··· Extracted information

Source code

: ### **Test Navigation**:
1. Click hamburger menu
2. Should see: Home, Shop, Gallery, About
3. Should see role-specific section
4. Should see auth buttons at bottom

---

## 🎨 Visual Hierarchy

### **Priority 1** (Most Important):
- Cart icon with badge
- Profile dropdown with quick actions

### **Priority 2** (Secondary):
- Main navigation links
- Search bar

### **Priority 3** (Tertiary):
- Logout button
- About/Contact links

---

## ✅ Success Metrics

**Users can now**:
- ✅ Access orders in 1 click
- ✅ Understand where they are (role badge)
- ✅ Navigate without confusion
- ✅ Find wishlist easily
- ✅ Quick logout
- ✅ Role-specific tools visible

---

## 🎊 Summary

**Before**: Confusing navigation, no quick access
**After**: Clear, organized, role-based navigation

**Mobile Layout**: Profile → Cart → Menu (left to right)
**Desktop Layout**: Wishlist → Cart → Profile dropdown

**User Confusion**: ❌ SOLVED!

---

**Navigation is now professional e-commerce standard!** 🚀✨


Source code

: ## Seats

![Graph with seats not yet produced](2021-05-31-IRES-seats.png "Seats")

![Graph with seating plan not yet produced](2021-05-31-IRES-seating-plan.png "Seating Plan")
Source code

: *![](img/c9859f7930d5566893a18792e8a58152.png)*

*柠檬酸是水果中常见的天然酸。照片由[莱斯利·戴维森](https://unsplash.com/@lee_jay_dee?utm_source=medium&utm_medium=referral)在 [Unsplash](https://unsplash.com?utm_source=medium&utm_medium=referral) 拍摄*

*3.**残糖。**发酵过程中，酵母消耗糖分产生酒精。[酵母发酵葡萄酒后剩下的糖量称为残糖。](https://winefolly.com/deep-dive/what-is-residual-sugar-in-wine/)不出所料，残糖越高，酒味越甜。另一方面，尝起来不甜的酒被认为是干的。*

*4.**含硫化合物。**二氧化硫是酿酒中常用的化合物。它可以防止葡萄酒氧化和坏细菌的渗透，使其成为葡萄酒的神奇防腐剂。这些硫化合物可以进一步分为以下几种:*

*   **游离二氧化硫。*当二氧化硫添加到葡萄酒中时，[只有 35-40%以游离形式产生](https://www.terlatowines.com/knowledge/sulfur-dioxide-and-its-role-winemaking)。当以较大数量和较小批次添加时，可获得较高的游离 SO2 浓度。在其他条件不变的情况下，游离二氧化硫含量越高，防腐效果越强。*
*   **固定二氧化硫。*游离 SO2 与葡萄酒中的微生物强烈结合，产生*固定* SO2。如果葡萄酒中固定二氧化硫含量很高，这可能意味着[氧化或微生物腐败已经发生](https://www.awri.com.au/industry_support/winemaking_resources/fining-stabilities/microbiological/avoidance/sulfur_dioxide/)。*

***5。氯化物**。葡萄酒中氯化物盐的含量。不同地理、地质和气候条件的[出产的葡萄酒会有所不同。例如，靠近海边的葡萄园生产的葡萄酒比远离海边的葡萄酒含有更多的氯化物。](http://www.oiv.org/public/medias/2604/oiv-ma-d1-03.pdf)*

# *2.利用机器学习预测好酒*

······

What is expected: Looking at the listing above, which lines hold "specific"? Copy every such line.

Completed task:
3. Should see role-specific section
- ✅ Role-specific tools visible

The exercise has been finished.